第三章 正倉院と緑の琥珀②

    *


 亀石たちが西大寺にほど近い三村の自宅を訪れた頃には、すでに辺りも真っ暗になり、街灯が夜道を照らすばかりとなっていた。

 仏壇の前には後飾りの小机がしつらえてあり、火葬を終えて戻ってきたばかりの遺骨の箱が安置されている。遺影を隠すヴェールのように、線香から細い煙が立ちのぼる。遺影の三村教授は、非業の死を遂げたのが噓のように、穏やかな笑顔を浮かべていた。

 白木のはいに手を合わせた亀石の後ろで、無量と萌絵も合掌した。深々とお辞儀をして、改めて妻のさち夫人に向き直った。

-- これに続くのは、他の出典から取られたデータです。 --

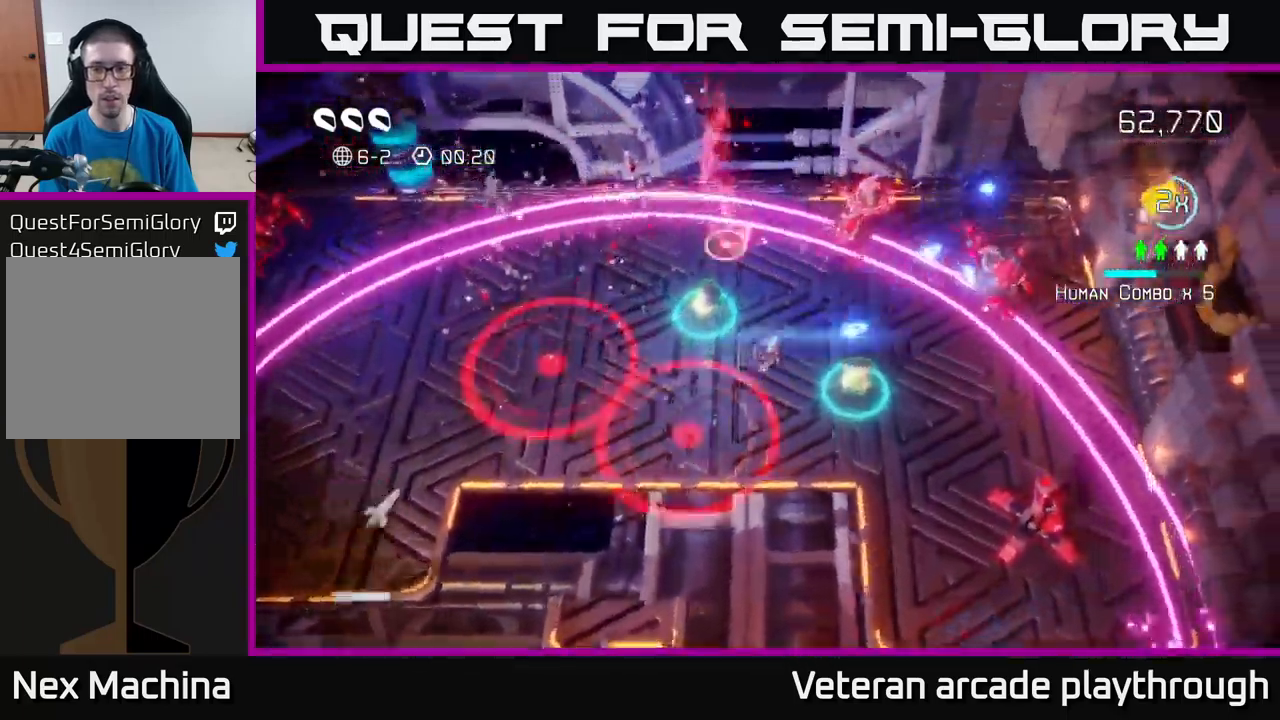
{"buttons": [], "left_stick": "down-right", "right_stick": "up-right", "events": [[84, "R2", "up"], [84, "left_stick", "center"], [250, "left_stick", "right"], [384, "left_stick", "center"], [434, "left_stick", "down-right"]]}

「子供たちに形見分けをしようと、書斎を整理していたら、このようなものが」

 喪服から普段着に戻った夫人が差し出したのは、A3サイズの封筒だった。

 表に「自分の身に何かあった時は、これを亀石発掘派遣事務所の亀石所長の元に持っていくように」と不穏なことづてが書かれてある。机の引き出しから見つかった。亀石は神妙な顔で「拝見します」と言い、開封した。

 中から出てきたのは数枚の写真と、桐の小箱だ。

 写真は、古いアルバムに収まったものと、それとは別に比較的新しい写真が数枚。

 桐箱には脱脂綿が敷き詰められ、緑色の玉が、赤子のように大切に収められている。

 勾玉だった。

 同封の便せんには、こんな文章が記されていた。

〝これは私の罪滅ぼしです。今後の研究にお役立てください。三村武昭〟

 親指ほどの大きさの勾玉だ。くすんだ緑色で部分的に不透明。一見、碧玉に見えるが「琥珀」と箱書きしてある。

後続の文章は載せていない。